A Fierce and Subtle Poison book cover
A Fierce and Subtle Poison by Samantha Mabry
Publisher: Algonquin Young Readers
Publication Date: April 12, 2016
Source: e-galley on Edelweiss (Thanks!)

A Fierce and Subtle Poison is the story of a boy named Lucas, who summers in Puerto Rico every year. It is also the story of girls who disappeared, of a house said to be cursed, of a mysterious girl named Isabel. I was drawn in by the promising (and unique) premise and setting; I ended up staying for the prose. The prose is lovely, and it's undeniable that Mabry knows how to tell a tale. I was swept right up into a lusciously written novel, curious about what was going to happen and how everything would play out. While I did wind up enjoying how it unfolded, I also felt rather like something was missing - perhaps that connection to the characters I read about that I always crave in my books. Still, objectively, this novel is good, and well worth taking the time to read.

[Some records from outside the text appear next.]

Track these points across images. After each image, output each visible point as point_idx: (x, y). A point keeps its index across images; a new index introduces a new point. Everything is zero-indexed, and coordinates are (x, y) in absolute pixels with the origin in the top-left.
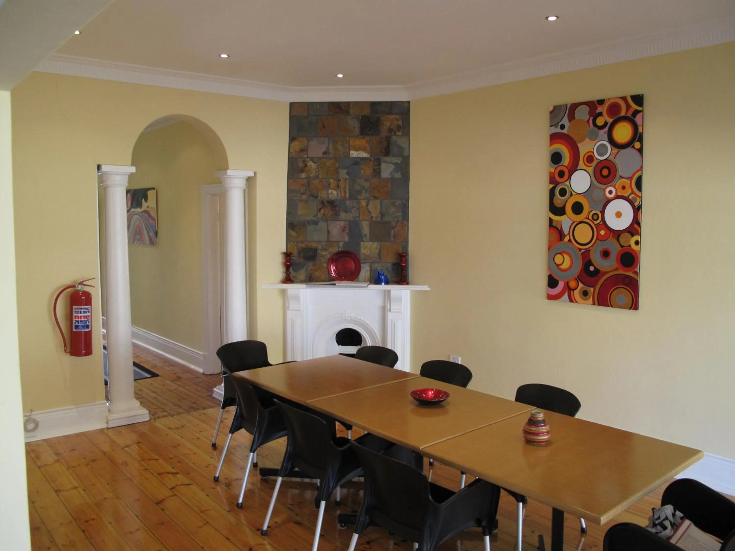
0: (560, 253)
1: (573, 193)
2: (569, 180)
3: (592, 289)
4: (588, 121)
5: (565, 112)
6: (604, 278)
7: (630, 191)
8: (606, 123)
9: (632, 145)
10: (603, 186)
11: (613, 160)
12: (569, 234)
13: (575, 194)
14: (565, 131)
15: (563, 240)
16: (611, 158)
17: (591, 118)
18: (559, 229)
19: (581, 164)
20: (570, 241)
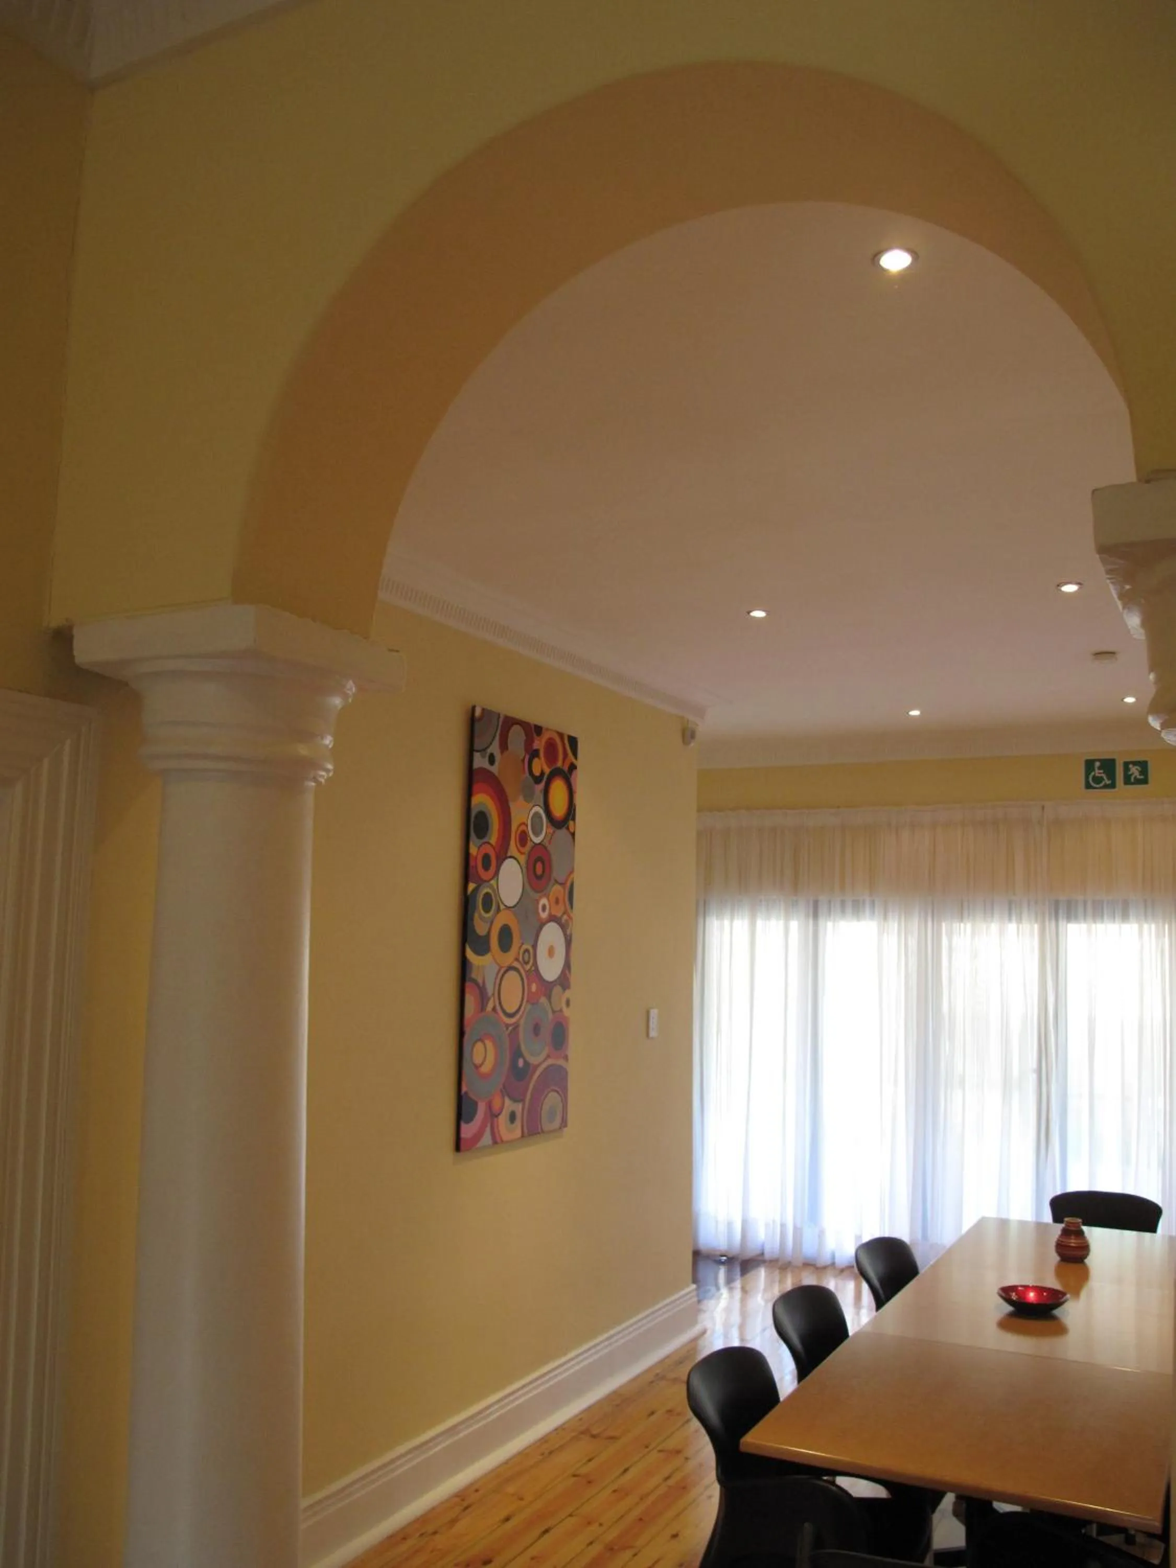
0: (481, 1040)
1: (502, 907)
2: (496, 879)
3: (520, 1105)
4: (523, 760)
5: (495, 729)
6: (538, 1073)
7: (563, 909)
8: (542, 774)
9: (566, 826)
10: (537, 896)
11: (547, 844)
12: (493, 994)
13: (504, 907)
14: (494, 769)
15: (486, 1009)
16: (546, 843)
17: (527, 757)
18: (481, 985)
19: (513, 849)
20: (494, 1009)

Masks and Shadows book cover
Masks and Shadows by Stephanie Burgis
Publisher: Pyr
Publication Date: April 12, 2016
Source: e-galley on Edelweiss (Thanks!)

I feel like Masks and Shadows fell short of its full potential. This is an adult historical fantasy romance novel, set in 1779 in the Habsburg Empire (which is a setting I've never read about, at least as far I can recall, and I found it utterly fascinating). The novel is centered around Charlotte von Steinbeck, a young widow and sister to the mistress of Prince Nikolaus Esterházy, and Carlo Morelli, the most renowned castrato singer of that time. These two find themselves swept up in the court intrigue, power plays, secrets and romance of the Esterháza Palace, and I'll say no more on what actually happens. To be honest, the plot is predictable, though that didn't deter me from flying through the pages. The characters were also unremarkable, though they were described well enough to give me a clear mental image of who they were. Overall, this novel averages out to a well-constructed tale that lacked something to make it really stand out. (Personally, I think it might have been the writing itself that didn't really work for me in the end.)